Quels effets sur l’organisme ?

Le docteur Richard de Visser, chercheur à l’université du Sussex en Grande-Bretagne, a coordonné une étude pour mesurer les effets du « Dry January » sur les participants. En 2018, il a suivi près de 1 700 challengers britanniques jusqu’au dernier jour. Les premiers bienfaits ne se sont pas fait attendre : 71 % des participants constataient une amélioration de leur sommeil et 67 % avaient gagné en énergie. L’absence de consommation d’alcool avait également permis une plus grande concentration (57 %), une plus jolie peau (54 %), une perte de poids (58 %) et des économies non négligeables pour le porte-monnaie (88 %).

Un élan positif durable

En août, soit sept mois après la fin du challenge, 800 participants avaient été recontactés par le biais de questionnaires en ligne. Tous avaient réduit leur consommation d’alcool dans les mois qui avaient suivi et constataient encore les bénéfices du « Dry January ». Le nombre de jours de consommation est ainsi passé en moyenne de 4,3 à 3,3 par semaine. Les unités d’alcool consommées lors d’une prise ont également diminué, passant de 8,6 à 7,1. Enfin, la fréquence de forte consommation d’alcool (enjeu de santé publique au Royaume-Uni) est passée de 3,4 à 2,1 fois par mois en moyenne. A noter que des changements de comportements avaient été constatés même chez les challengers qui n’avaient pas réussi à rester complètement sobres.

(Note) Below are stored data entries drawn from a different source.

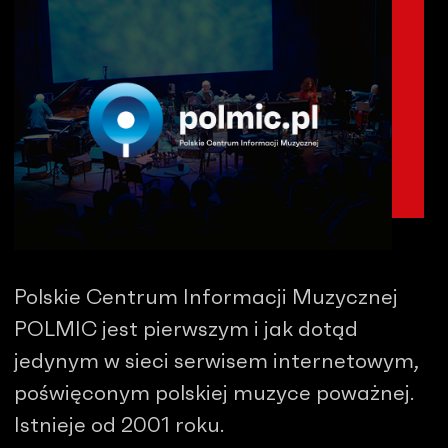
Polskie Centrum Informacji Muzycznej
POLMIC jest pierwszym i jak dotąd
jedynym w sieci serwisem internetowym,
poświęconym polskiej muzyce poważnej.
Istnieje od 2001 roku.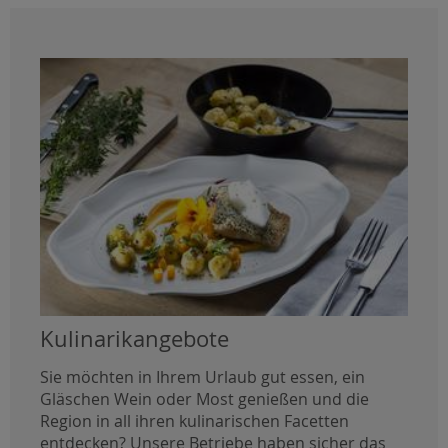
Kulinarikangebote
Sie möchten in Ihrem Urlaub gut essen, ein
Gläschen Wein oder Most genießen und die
Region in all ihren kulinarischen Facetten
entdecken? Unsere Betriebe haben sicher das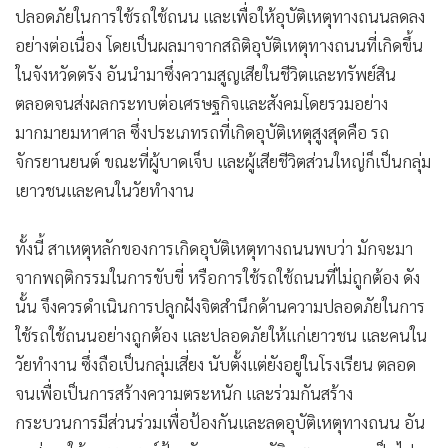
ปลอดภัยในการใช้รถใช้ถนน และเพื่อให้อุบัติเหตุทางถนนลดลง
อย่างต่อเนื่อง โดยเป็นผลมาจากสถิติอุบัติเหตุทางถนนที่เกิดขึ้น
ในจังหวัดตรัง อันนำมาซึ่งความสูญเสียในชีวิตและทรัพย์สิน
ตลอดจนส่งผลกระทบต่อเศรษฐกิจและสังคมโดยรวมอย่าง
มากมายมหาศาล ซึ่งประเภทรถที่เกิดอุบัติเหตุสูงสุดคือ รถ
จักรยานยนต์ ขณะที่ผู้บาดเจ็บ และผู้เสียชีวิตส่วนใหญ่ก็เป็นกลุ่ม
เยาวชนและคนในวัยทำงาน
ทั้งนี้ สาเหตุหลักของการเกิดอุบัติเหตุทางถนนพบว่า มักจะมา
จากพฤติกรรมในการขับขี่ หรือการใช้รถใช้ถนนที่ไม่ถูกต้อง ดัง
นั้น จึงควรดำเนินการปลูกฝังจิตสำนึกด้านความปลอดภัยในการ
ใช้รถใช้ถนนอย่างถูกต้อง และปลอดภัยให้แก่เยาวชน และคนใน
วัยทำงาน ซึ่งถือเป็นกลุ่มเสี่ยง นับตั้งแต่ยังอยู่ในโรงเรียน ตลอด
จนเพื่อเป็นการสร้างความตระหนัก และร่วมกันสร้าง
กระบวนการมีส่วนร่วมเพื่อป้องกันและลดอุบัติเหตุทางถนน อัน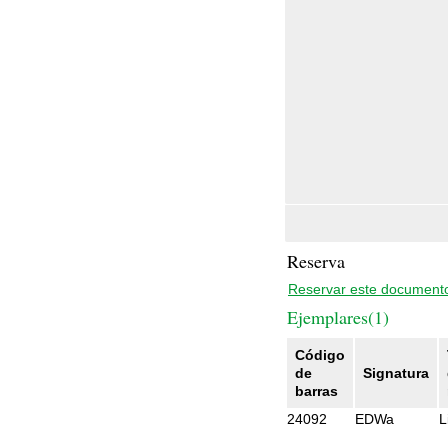
Reserva
Reservar este document
Ejemplares(1)
Código
de
Signatura
barras
24092
EDWa
L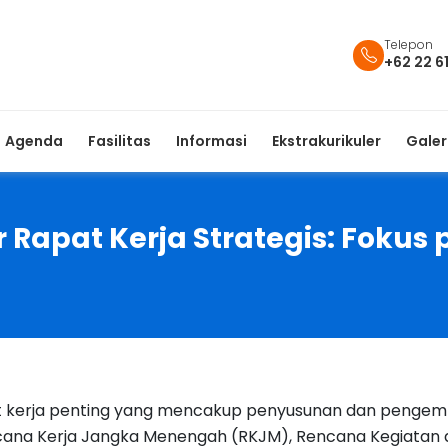
Telepon
+62 22 6
Agenda
Fasilitas
Informasi
Ekstrakurikuler
Galer
Rapat Kerja Strategis: Fokus 
 kerja penting yang mencakup penyusunan dan pengemb
ncana Kerja Jangka Menengah (RKJM), Rencana Kegiatan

Bon pour le corps mais aussi pour la tête

En-dehors des effets positifs sur le corps, « Dry January » a un impact psychologique et encourage les participants à se pencher sérieusement sur leurs habitudes. 93 % d’entre eux décrivent un sentiment d’accomplissement à l’issue du challenge et 82 % déclarent avoir profité de ce mois pour réfléchir à leur relation personnelle avec l’alcool. Pour 80 % des personnes interrogées, le challenge a été un déclic amenant à plus de contrôle. Une grande partie (76 %) a compris les raisons et les conditions de sa consommation d’alcool et 71 % ont réalisé qu’un verre n’est pas forcément nécessaire pour passer un bon moment.

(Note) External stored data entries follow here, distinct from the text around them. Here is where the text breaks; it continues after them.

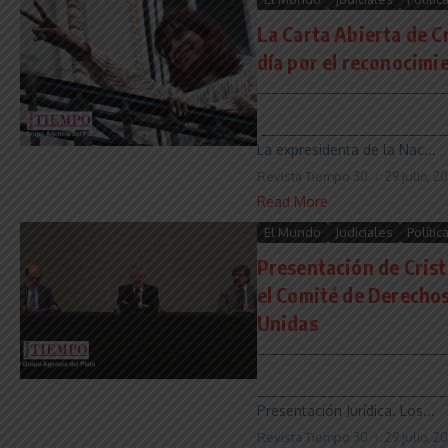
La Carta Abierta de C
día por el reconocimi
___________________________
___________________________
La expresidenta de la Nac...
Revista Tiempo 30
29 julio, 2
Read More
El Mundo
Judiciales
Polític
Presentación de Cris
el Comité de Derecho
Unidas
___________________________
___________________________
Presentación Jurídica. Los...
Revista Tiempo 30
29 julio, 2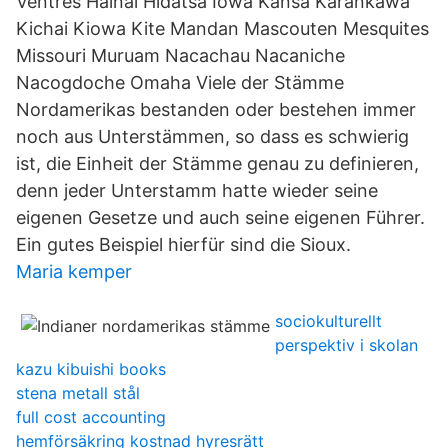
Ventres Hainai Hidatsa Iowa Kansa Karankawa
Kichai Kiowa Kite Mandan Mascouten Mesquites
Missouri Muruam Nacachau Nacaniche
Nacogdoche Omaha Viele der Stämme
Nordamerikas bestanden oder bestehen immer
noch aus Unterstämmen, so dass es schwierig
ist, die Einheit der Stämme genau zu definieren,
denn jeder Unterstamm hatte wieder seine
eigenen Gesetze und auch seine eigenen Führer.
Ein gutes Beispiel hierfür sind die Sioux.
Maria kemper
sociokulturellt
perspektiv i skolan
kazu kibuishi books
stena metall stål
full cost accounting
hemförsäkring kostnad hyresrätt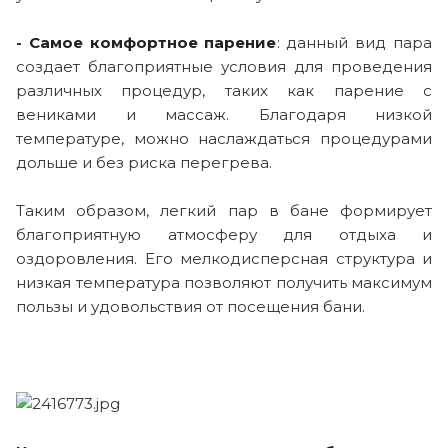
- Самое комфортное парение
: данный вид пара
создает благоприятные условия для проведения
различных процедур, таких как парение с
вениками и массаж. Благодаря низкой
температуре, можно наслаждаться процедурами
дольше и без риска перегрева.
Таким образом, легкий пар в бане формирует
благоприятную атмосферу для отдыха и
оздоровления. Его мелкодисперсная структура и
низкая температура позволяют получить максимум
пользы и удовольствия от посещения бани.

Les recommandations en France

Les autorités sanitaires françaises recommandent de ne pas consommer plus de dix verres standards par semaine et pas plus de deux verres par jour. Plusieurs outils permettent d’évaluer sa consommation d’alcool, notamment le site alcool-info-service qui met à disposition des internautes un test d’auto-évaluation. Des applications mobiles sont également en plein développement. Stop Alcool, créée par l’université de Genève, permet de renseigner le nombre de verres consommés durant une période donnée. Taux Alcool propose une estimation de l’alcoolémie basée sur l’analyse de différentes données comme l’heure, la quantité et le(s) type(s) d’alcool(s) consommé(s). Ces deux applications sont disponibles sur les smartphones dotés d’un système iOS ou Android.